Pemkab Banyuwangi terus fokus melakukan upaya penanggulangan sampah. Berkolaborasi dengan program TOSS (Tempat Olah Sampah Setempat), Banyuwangi merancang program pengolahan sampah menjadi energi terbarukan di desa-desa dan destinasi wisata di Banyuwangi.

Program kolaboratif itu diberi nama Banyuwangi Olah Sampah di Sumbernya (BOSS). Program ini diharapkan menjadi salah satu solusi untuk memecahkan berbagai persoalan sampah menjadi sumber energi terbarukan.

Untuk menjalankan program BOSS ini, Banyuwangi kolaborasi dengan program TOSS, program yang dinaungi oleh Kementerian ESDM dan PLN, bekerja sama dengan Gerakan Ciliwung Bersih (GCB), dan Comestoarra.com, startup company bidang teknologi informasi penunjang pengembang energi terbarukan.

Program ini menggunakan metode pengelolaan dan pengolahan sampah di sumbernya, lalu menjadikannya sebagai sumber energi terbarukan beruga gas dan listrik tenaga uap. Program TOSS ini terbukti sukses di berbagai tempat, seperti di Klungkung Bali, Ciliwung Jakarta, dan daerah lainnya.

"Program ini bagus karena bisa menjadi model penanganan sampah dari hulu, utamanya di destinasi wisata dan desa-desa. Selain menangani masalah sampah, BOSS juga akan menyelesaikan kebutuhan listrik rakyat karena mengubah sampah menjadi sumber energi alternatif. Kami sangat mendukung dan menyambut baik program ini," kata Bupati Banyuwangi, Abdullah Azwar Anas, saat membuka acara Safari TOSS, Seminar, dan Pelatihan virtual di Banyuwangi, Selasa (8/9/2020).

Seminar dan pelatihan virtual ini juga menghadirkan sejumlah narasumber, seperti Komisaris utama Comestoarra.com Supriadi Legino, Pengembang Metode Peuyeumisasi untuk TOSS dan listrik kerakyatan Sonny Djatnika Sunda Djaja, dan ahli lingkungan I Made Brunner. Turut bergabung dalam webinar Menteri Perencanaan Pembangunan Nasional/Bappenas Suharso Monoarfa, General Manager PT PLN (Persero) UID Jawa Timur Nyoman S. Astawa.

Anas mengatakan pemkab akan mendorong berdirinya BOSS di sejumlah destinasi wisata dan desa-desa. "Kami sangat tertarik dengan pengolahan sampah setempat ini. Sampah yang ada di destinasi wisata bisa segera diproses, sehingga mata rantai pengelolaan sampah tidak terlalu panjang.
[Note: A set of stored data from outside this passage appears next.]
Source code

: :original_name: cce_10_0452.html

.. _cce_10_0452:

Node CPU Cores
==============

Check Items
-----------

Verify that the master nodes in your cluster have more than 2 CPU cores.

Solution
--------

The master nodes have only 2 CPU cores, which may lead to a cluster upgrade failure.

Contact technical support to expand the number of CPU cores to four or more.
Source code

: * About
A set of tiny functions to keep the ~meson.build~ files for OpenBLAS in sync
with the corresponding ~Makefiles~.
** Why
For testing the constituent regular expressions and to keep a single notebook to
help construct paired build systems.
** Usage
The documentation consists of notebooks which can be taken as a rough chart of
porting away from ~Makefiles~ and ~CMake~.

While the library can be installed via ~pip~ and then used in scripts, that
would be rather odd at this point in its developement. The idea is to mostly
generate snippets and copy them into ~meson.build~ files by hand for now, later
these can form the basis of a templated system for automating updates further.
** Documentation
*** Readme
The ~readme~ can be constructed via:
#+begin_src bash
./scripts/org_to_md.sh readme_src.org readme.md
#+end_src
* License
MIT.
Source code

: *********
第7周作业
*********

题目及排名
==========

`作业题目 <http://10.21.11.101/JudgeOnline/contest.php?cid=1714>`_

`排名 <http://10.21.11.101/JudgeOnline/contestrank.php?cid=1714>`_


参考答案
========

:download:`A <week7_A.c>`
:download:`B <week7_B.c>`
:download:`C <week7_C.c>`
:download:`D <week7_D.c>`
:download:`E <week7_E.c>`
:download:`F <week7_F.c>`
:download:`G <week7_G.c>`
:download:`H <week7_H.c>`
Destinasi jadi bersih, sehat, dan bebas tumpukan sampah, namun energinya bisa langsung dimanfaatkan oleh masyarakat," jelas Anas.
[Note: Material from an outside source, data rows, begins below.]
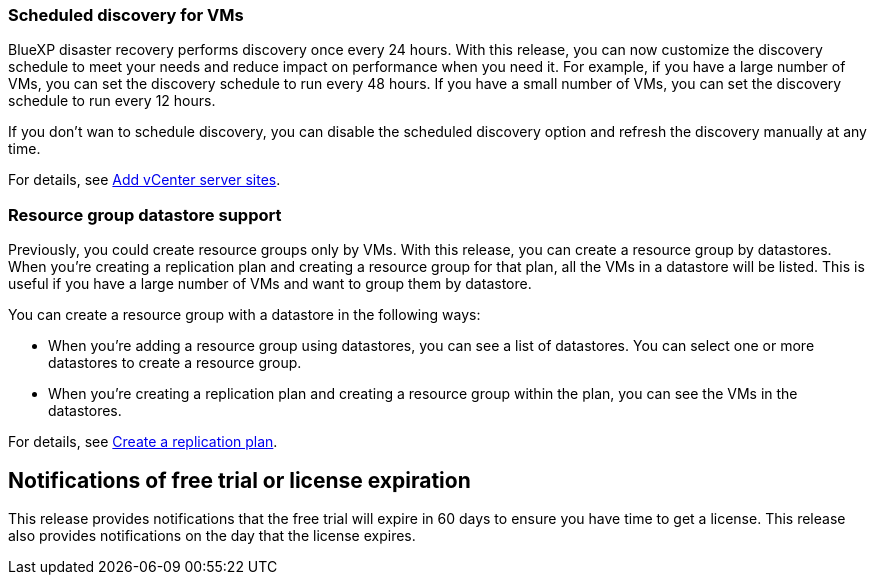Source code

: === Scheduled discovery for VMs

BlueXP disaster recovery performs discovery once every 24 hours. With this release, you can now customize the discovery schedule to meet your needs and reduce impact on performance when you need it. For example, if you have a large number of VMs, you can set the discovery schedule to run every 48 hours. If you have a small number of VMs, you can set the discovery schedule to run every 12 hours.

If you don't wan to schedule discovery, you can disable the scheduled discovery option and refresh the discovery manually at any time. 

For details, see link:../use/sites-add.html[Add vCenter server sites].
//For details, refer to https://docs.netapp.com/us-en/bluexp-disaster-recovery/use/sites-add.html[Add vCenter server sites].




=== Resource group datastore support 

Previously, you could create resource groups only by VMs. With this release, you can create a resource group by datastores. When you're creating a replication plan and creating a resource group for that plan, all the VMs in a datastore will be listed. This is useful if you have a large number of VMs and want to group them by datastore. 

You can create a resource group with a datastore in the following ways:

* When you're adding a resource group using datastores, you can see a list of datastores. You can select one or more datastores to create a resource group.
* When you're creating a replication plan and creating a resource group within the plan, you can see the VMs in the datastores. 


For details, see link:../use/drplan-create.html[Create a replication plan].
//For details, refer to https://docs.netapp.com/us-en/bluexp-disaster-recovery/use/drplan-create.html[Create a replication plan].

== Notifications of free trial or license expiration

This release provides notifications that the free trial will expire in 60 days to ensure you have time to get a license. This release also provides notifications on the day that the license expires.







 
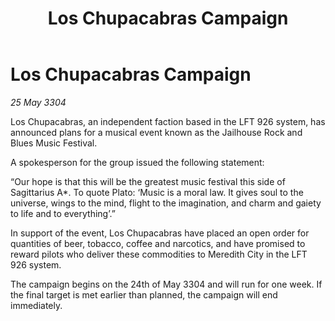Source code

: :PROPERTIES:
:ID:       ba5c5e21-0852-423b-9804-3da9dca2f2dd
:END:
#+title: Los Chupacabras Campaign
#+filetags: :galnet:

* Los Chupacabras Campaign

/25 May 3304/

Los Chupacabras, an independent faction based in the LFT 926 system, has announced plans for a musical event known as the Jailhouse Rock and Blues Music Festival. 

A spokesperson for the group issued the following statement: 

“Our hope is that this will be the greatest music festival this side of Sagittarius A*. To quote Plato: ‘Music is a moral law. It gives soul to the universe, wings to the mind, flight to the imagination, and charm and gaiety to life and to everything’.” 

In support of the event, Los Chupacabras have placed an open order for quantities of beer, tobacco, coffee and narcotics, and have promised to reward pilots who deliver these commodities to Meredith City in the LFT 926 system. 

The campaign begins on the 24th of May 3304 and will run for one week. If the final target is met earlier than planned, the campaign will end immediately.
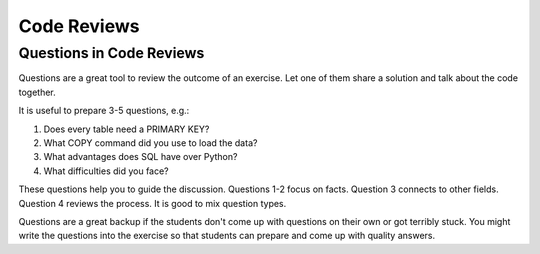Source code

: 
Code Reviews
============

Questions in Code Reviews
-------------------------
Questions are a great tool to review the outcome of an exercise.
Let one of them share a solution and talk about the code together.

It is useful to prepare 3-5 questions, e.g.:

1. Does every table need a PRIMARY KEY?
2. What COPY command did you use to load the data?
3. What advantages does SQL have over Python?
4. What difficulties did you face?

These questions help you to guide the discussion.
Questions 1-2 focus on facts. Question 3 connects to other fields. Question 4 reviews the process.
It is good to mix question types.

Questions are a great backup if the students don't come up with questions on their own or got terribly stuck.
You might write the questions into the exercise so that students can prepare and come up with quality answers.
Menurut Anas, program ini akan didorong dikerjakan di desa-desa dan kecamatan mengingat tempat pembuangan akhir (TPA) sampah semakin penuh. "Setiap desa pasti mampu, karena anggarannya tidak terlalu besar. Dan yang penting, manfaatnya yang sangat besar untuk lingkungan sekitar," tambahnya.